What's wrong with my regex?

Insert spaces after abbrev. of intl. standards.kmmacros (2.8 KB)

Insert spaces after abbrev. of intl. standards.kmmacros (2.8 KB)

The regex - Find string:

(\b(DIN)|(DIN EN)|(DIN EN ISO)|(DIN ISO)|(DIN-EN)|(DIN-EN-ISO)|(DIN-ISO)|(EN)|(IEC)|(ISO)|(NEN)|(NEN‑EN)|(NEN‑EN‑IEC)\b)(\s)(\d)

The Substitution (Replacement) expression:

$1‡$3

The test text:

You can find the specifications in DIN 12345, DIN EN 12345, DIN EN ISO 12345, DIN ISO 12345, DIN-EN 12345, DIN-EN-ISO 12345, DIN-ISO 12345, EN 12345, IEC 12345, ISO 12345, NEN 12345, NEN‑EN 12345, NEN‑EN‑IEC 12345.

The incorrect replacement result:

You can find the specifications in DIN‡2345, DIN EN‡DIN EN2345, DIN EN ISO‡2345, DIN ISO‡2345, DIN-EN‡2345, DIN-EN-ISO‡2345, DIN-ISO‡2345, EN‡2345, IEC‡2345, ISO‡2345, NEN‡2345, NEN‑EN‡2345, NEN‑EN‑IEC‡2345.
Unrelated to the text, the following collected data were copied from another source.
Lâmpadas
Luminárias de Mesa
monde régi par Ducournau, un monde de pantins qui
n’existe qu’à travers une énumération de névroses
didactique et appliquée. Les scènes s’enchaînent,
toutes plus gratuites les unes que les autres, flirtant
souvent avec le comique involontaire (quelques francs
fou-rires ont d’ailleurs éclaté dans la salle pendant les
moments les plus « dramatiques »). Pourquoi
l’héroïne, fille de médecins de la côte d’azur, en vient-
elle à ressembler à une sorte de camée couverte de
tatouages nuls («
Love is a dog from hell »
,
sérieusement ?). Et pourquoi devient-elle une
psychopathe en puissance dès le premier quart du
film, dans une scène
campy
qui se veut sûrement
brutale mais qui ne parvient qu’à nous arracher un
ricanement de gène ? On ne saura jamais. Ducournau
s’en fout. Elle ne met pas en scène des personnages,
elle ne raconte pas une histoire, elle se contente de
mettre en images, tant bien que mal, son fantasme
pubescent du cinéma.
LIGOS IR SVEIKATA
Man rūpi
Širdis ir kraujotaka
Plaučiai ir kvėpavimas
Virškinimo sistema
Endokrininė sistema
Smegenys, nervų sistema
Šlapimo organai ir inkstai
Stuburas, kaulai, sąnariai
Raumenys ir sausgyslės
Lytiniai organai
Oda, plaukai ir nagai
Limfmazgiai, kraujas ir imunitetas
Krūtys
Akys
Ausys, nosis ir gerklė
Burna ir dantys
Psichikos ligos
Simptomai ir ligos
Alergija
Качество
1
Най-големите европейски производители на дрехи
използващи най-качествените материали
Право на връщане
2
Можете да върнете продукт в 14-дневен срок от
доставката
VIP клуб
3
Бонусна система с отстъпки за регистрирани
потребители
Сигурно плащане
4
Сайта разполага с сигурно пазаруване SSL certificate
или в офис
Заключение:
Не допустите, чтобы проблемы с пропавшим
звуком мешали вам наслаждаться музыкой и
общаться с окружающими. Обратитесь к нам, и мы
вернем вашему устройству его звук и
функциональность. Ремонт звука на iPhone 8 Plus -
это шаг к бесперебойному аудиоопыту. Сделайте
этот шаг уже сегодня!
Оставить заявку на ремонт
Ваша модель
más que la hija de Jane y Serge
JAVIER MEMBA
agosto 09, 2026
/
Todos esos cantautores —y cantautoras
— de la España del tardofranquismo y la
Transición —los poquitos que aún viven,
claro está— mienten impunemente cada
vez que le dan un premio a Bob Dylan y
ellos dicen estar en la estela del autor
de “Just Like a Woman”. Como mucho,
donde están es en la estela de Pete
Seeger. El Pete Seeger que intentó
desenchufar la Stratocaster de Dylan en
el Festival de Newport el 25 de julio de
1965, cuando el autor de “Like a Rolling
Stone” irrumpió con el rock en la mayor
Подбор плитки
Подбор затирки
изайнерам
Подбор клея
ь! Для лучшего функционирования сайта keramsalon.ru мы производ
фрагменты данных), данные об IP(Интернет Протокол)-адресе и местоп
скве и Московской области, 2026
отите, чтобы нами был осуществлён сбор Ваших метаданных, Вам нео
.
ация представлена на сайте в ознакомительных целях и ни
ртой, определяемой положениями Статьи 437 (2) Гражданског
There are at least these errors:

  1. The first digit after the “‡” is missing.
  2. No “‡” inserted in “DIN EN”.
  3. The digits after “DIN EN” are missing.

What am I doing wrong here?

Background: I’d like to insert non-breaking spaces between common uppercase abbreviations in titles of international standards and following digits and between these abbreviations themselves. For demonstration purposes I have represented the non-breaking space with “‡”.

Link to regex101: regex101: build, test, and debug regex

Confusing yourself with too many parentheses! Easily done :wink:

You don't need them for each of your alternative terms.

(abc|def|g h)`

...will match "abc" OR "def" OR "g h". Get rid of those extra ( )s and it becomes much easier to see the correct capture group you to use in your replacement (the reason why you were losing the digit). Try:

(\b(DIN|DIN EN|DIN EN ISO|DIN ISO|DIN-EN|DIN-EN-ISO|DIN-ISO|EN|IEC|ISO|NEN|NEN‑EN|NEN‑EN‑IEC)\b)(\s)(\d)

...replacing with:

$1‡$4
1 Like